With context it would look like:

import type { relayResolver_PopStarNameResolverFragment_name$key } from "relayResolver_PopStarNameResolverFragment_name.graphql";
import userPopStarNameResolverType from "PopStarNameResolver";
import {LiveResolverContext} from "./some-core-package/index.ts";

// Type assertion validating that `userPopStarNameResolverType` resolver is correctly implemented.
// A type error here indicates that the type signature of the resolver module is incorrect.
(userPopStarNameResolverType: (
  rootKey: relayResolver_PopStarNameResolverFragment_name$key,
  ctx: LiveResolverContext // <-- THIS WOULD BE ADDED
) => ?mixed);
// ...

Store does not need type parameter

So with Flow, would you expect to be able to use Flow itself to infer the type? Because I expect that to lead to performance issues, at least with TS on a codebase like ours.

I'm not against working towards that, but using an explicit type parameter seemed like a good first iteration.

would you expect to be able to use Flow itself to infer the type

No, there's no type inference. The context value in the store is mixed/any/unknown type. There's not technically any type safety between the store and the resolver. However, the type assertions in the generated artifacts ensure your resolvers all use a type that matches what you put in the compiler config (you would specify a module path and export name). From there you just have to manually ensure you use that same single type in your store.

So, it's not fully type safe, but as long as you get it right in that one place (configure your store with the same type you specify in your config) everything else is safe.

matches what you put in the compiler config (you would specify a module path and export name)

Aha. I was contemplating that, but figured you'd have a much more advanced Flow solution in mind that we'd want to work towards.

My suggestion would make it safe, as we can actually check the input to the store, which is what gets passed to the resolvers. The one thing on my mind, though, and why I was contemplating doing it in the config, was if you'd have different stores with different sets of resolvers in your codebase, in which case we can't just assume that we can extract a single typing and apply it to all resolvers.

Am I missing another reason why we would not want to check the input to the store?

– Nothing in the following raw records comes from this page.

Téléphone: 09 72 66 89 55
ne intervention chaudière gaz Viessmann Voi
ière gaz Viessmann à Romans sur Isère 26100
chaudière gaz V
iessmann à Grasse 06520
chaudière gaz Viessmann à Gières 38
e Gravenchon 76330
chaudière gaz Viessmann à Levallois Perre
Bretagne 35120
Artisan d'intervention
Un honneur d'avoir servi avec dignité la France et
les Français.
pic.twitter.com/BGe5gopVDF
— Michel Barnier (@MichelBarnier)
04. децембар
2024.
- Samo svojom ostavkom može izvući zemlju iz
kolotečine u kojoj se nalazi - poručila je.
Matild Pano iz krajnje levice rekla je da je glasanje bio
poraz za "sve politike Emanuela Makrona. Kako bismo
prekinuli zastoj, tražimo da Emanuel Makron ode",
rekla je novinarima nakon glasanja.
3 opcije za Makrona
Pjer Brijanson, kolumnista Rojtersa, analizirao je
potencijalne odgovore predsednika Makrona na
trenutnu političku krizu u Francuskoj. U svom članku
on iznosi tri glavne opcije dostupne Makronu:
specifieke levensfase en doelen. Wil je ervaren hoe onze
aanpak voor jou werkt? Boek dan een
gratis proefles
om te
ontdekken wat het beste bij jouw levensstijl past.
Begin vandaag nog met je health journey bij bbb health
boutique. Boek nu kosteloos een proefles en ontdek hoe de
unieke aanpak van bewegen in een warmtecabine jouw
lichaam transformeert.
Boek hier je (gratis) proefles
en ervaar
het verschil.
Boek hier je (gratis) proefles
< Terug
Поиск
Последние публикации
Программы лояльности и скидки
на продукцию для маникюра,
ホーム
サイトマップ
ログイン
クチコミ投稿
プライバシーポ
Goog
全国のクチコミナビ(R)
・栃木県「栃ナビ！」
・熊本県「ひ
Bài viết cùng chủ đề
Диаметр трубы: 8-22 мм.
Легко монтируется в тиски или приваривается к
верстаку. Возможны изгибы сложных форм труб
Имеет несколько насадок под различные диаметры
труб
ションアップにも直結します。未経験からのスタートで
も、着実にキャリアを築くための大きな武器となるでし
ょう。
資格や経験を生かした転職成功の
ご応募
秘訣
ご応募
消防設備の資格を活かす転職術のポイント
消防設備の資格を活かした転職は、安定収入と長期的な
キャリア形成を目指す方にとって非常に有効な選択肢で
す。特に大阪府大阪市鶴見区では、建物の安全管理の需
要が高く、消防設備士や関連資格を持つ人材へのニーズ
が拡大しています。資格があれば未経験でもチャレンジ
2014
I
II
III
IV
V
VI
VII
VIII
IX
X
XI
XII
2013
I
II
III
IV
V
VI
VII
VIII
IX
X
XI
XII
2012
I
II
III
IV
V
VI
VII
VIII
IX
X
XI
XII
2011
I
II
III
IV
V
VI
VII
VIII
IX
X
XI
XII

My suggestion would make it safe, as we can actually check the input to the store, which is what gets passed to the resolvers.

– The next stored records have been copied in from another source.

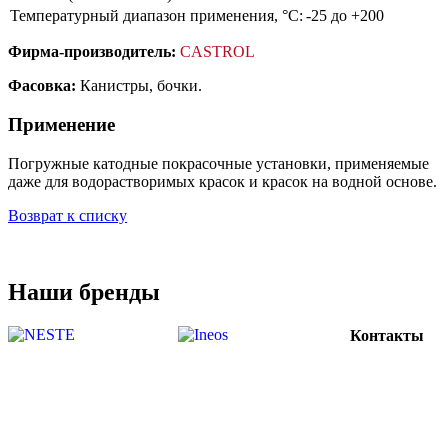
Температурный диапазон применения, °С:
-25 до +200
Фирма-производитель:
CASTROL
Фасовка:
Канистры, бочки.
Применение
Погружные катодные покрасочные установки, применяемые
даже для водорастворимых красок и красок на водной основе.
Возврат к списку
Наши бренды
Контакты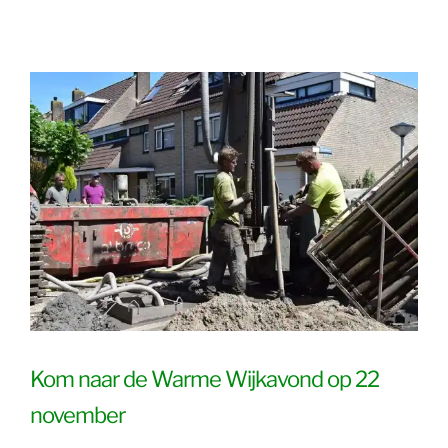
Kom naar de Warme Wijkavond op 22
november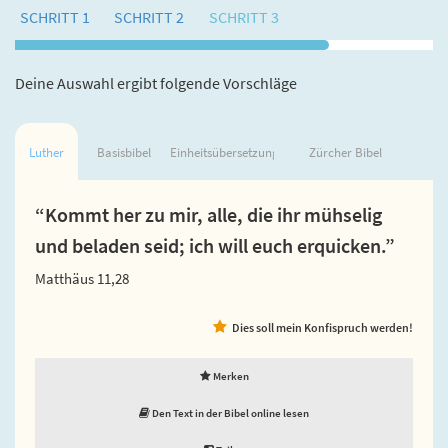
SCHRITT 1
SCHRITT 2
SCHRITT 3
Deine Auswahl ergibt folgende Vorschläge
Luther
Basisbibel
Einheitsübersetzung
Zürcher Bibel
“Kommt her zu mir, alle, die ihr mühselig
und beladen seid; ich will euch erquicken.”
Matthäus 11,28
Dies soll mein Konfispruch werden!
Merken
Den Text in der Bibel online lesen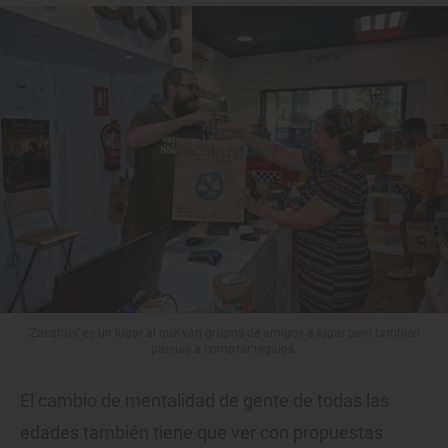
'Zacatrús' es un lugar al que van grupos de amigos a jugar pero también
parejas a comprar regalos.
El cambio de mentalidad de gente de todas las
edades también tiene que ver con propuestas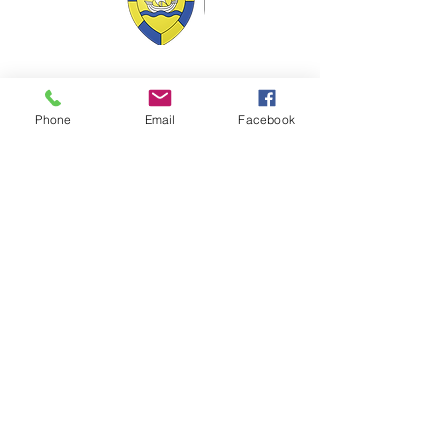
VILLE Jumelée Pénestin
(56)
et Ambassadrices du
Don d'organes
Phone
Email
Facebook
Facebook : Frangy Haute Savoie
Instagram : frangy_haute_savoie
YouTube : Frangy TV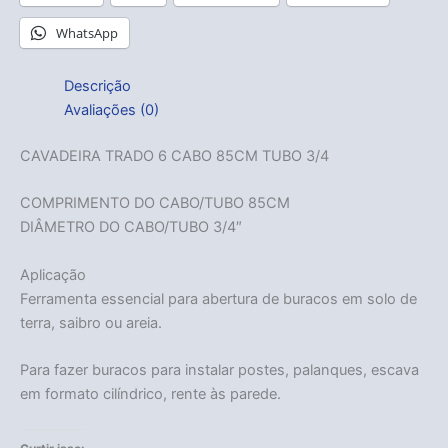
WhatsApp
Descrição
Avaliações (0)
CAVADEIRA TRADO 6 CABO 85CM TUBO 3/4
COMPRIMENTO DO CABO/TUBO 85CM
DIÂMETRO DO CABO/TUBO 3/4″
Aplicação
Ferramenta essencial para abertura de buracos em solo de
Acabou
terra, saibro ou areia.
Para fazer buracos para instalar postes, palanques, escava
em formato cilíndrico, rente às parede.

I don't follow how that's possible. Maybe you could show how a mismatch between a resolver and the store that's being used to read the resolver would manifest during type checking?

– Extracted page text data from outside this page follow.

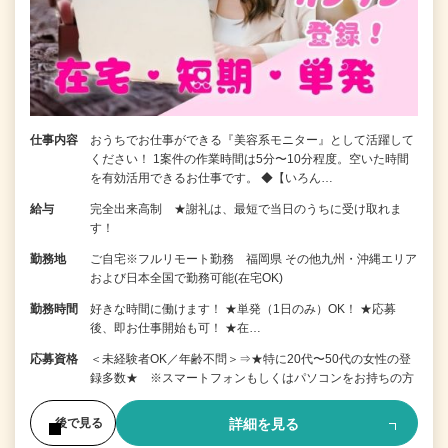
仕事内容
おうちでお仕事ができる『美容系モニター』として活躍して
ください！ 1案件の作業時間は5分〜10分程度。空いた時間
を有効活用できるお仕事です。 ◆【いろん…
給与
完全出来高制 ★謝礼は、最短で当日のうちに受け取れま
す！
勤務地
ご自宅※フルリモート勤務 福岡県 その他九州・沖縄エリア
および日本全国で勤務可能(在宅OK)
勤務時間
好きな時間に働けます！ ★単発（1日のみ）OK！ ★応募
後、即お仕事開始も可！ ★在…
応募資格
＜未経験者OK／年齢不問＞⇒★特に20代〜50代の女性の登
録多数★ ※スマートフォンもしくはパソコンをお持ちの方
詳細を見る
後で見る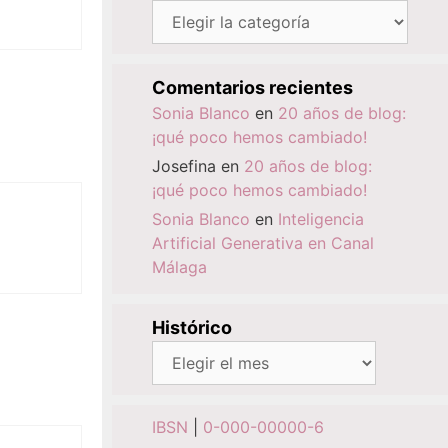
Categorías
Comentarios recientes
Sonia Blanco
en
20 años de blog:
¡qué poco hemos cambiado!
Josefina
en
20 años de blog:
¡qué poco hemos cambiado!
Sonia Blanco
en
Inteligencia
Artificial Generativa en Canal
Málaga
Histórico
Histórico
IBSN
|
0-000-00000-6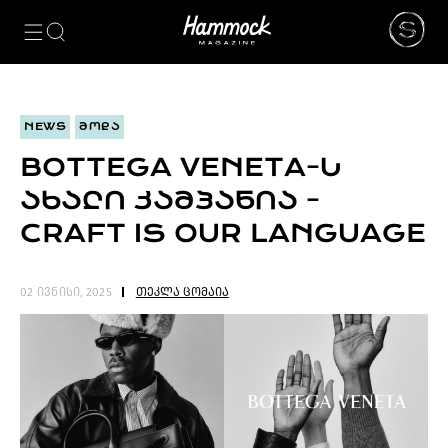
ᲙᲐᲢᲔᲒᲝᲠᲘᲔᲑᲘ
NEWS
ᲮᲔᲚᲝᲕᲜᲔᲑᲐ
NEWS
ᲛᲝᲓᲐ
ᲛᲝᲓᲐ
ᲤᲝᲢᲝᲒᲠᲐᲤᲘᲐ
BOTTEGA VENETA-Ს
ᲐᲠᲥᲘᲢᲔᲥᲢᲣᲠᲐ
ᲐᲮᲐᲚᲘ ᲙᲐᲛᲞᲐᲜᲘᲐ -
ᲙᲘᲜᲝ
ᲛᲣᲡᲘᲙᲐ
CRAFT IS OUR LANGUAGE
ᲓᲘᲖᲐᲘᲜᲘ
LIFESTYLE
თეკლა ცომაია
02 ივნისი, 2025
ᲛᲝᲒᲖᲐᲣᲠᲝᲑᲐ
ᲒᲐᲡᲢᲠᲝᲜᲝᲛᲘᲐ
ᲕᲘᲓᲔᲝ
ᲛᲔᲢᲘ
BEAUTY
SPECIAL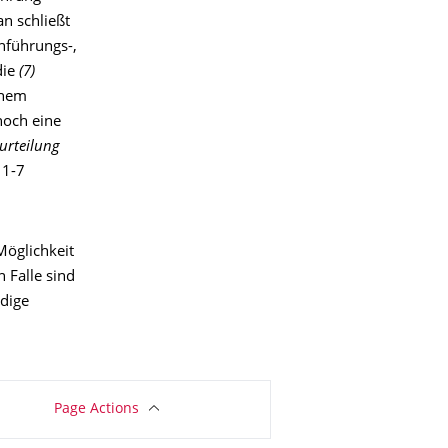
n schließt
hführungs-,
die
(7)
chem
noch eine
urteilung
 1-7
Möglichkeit
 Falle sind
ndige
Page Actions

We never actually have a connection between the type of the store and the type of the resolver. They never "see" eachother. The graphql tagged template literals reference fields which may be resolvers, but the type system can't "see" what resolvers are being access there since the connection between the tagged template literal and its generated artifact is only made when the babel transform is applied (which is not visible to typescript).

Even if we could propagate type info from the resolver through the generated artifact to the tagged template literal, those get passed to hooks which are not parameterized. Even if they were, they access the environment (and thus the store) via React context which is inherently untypesafe.

To be clear, I don't mean safe all the way through relay, but safe in the sense that what is being passed to the store matches what the resolver functions would accept. (If still unclear, I'll rework the gist as a typescript playground sample.)

But as said, a naive approach would break down quickly when there's more than 1 store/context typing in the system.